> Task objective:
Count how many lines in the entries below hold the string "Herstellers", and respond with that number only.

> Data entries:
--*--
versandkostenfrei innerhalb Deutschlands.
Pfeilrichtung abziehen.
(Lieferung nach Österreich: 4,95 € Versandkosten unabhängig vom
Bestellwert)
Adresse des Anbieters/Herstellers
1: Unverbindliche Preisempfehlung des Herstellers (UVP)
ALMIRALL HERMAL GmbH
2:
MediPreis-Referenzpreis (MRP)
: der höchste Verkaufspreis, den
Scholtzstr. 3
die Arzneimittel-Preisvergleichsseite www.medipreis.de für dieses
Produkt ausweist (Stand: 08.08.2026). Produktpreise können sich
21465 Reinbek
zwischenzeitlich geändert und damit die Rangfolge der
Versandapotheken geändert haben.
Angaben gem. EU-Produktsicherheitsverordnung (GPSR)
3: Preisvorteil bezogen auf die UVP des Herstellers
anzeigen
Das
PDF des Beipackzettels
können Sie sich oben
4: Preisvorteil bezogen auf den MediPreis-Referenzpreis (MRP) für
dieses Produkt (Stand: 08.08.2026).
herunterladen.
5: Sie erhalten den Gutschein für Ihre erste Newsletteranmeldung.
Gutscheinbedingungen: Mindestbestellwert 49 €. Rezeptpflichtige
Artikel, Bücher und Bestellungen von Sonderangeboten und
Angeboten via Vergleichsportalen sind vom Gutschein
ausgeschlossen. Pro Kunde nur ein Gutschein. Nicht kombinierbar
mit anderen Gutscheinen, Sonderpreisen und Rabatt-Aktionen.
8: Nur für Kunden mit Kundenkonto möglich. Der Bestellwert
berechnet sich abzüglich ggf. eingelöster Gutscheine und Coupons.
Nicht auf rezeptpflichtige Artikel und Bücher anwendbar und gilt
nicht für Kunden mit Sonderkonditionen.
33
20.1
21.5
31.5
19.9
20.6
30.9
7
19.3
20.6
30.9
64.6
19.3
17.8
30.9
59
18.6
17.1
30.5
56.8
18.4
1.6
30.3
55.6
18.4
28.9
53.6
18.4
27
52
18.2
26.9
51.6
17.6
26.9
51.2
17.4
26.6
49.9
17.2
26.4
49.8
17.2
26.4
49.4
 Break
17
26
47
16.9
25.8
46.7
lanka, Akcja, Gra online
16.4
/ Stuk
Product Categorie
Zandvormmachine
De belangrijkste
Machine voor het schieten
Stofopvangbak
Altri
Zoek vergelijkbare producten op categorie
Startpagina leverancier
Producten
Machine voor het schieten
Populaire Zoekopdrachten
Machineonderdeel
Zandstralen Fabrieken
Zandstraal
--*--
> Answer for this exercise:
3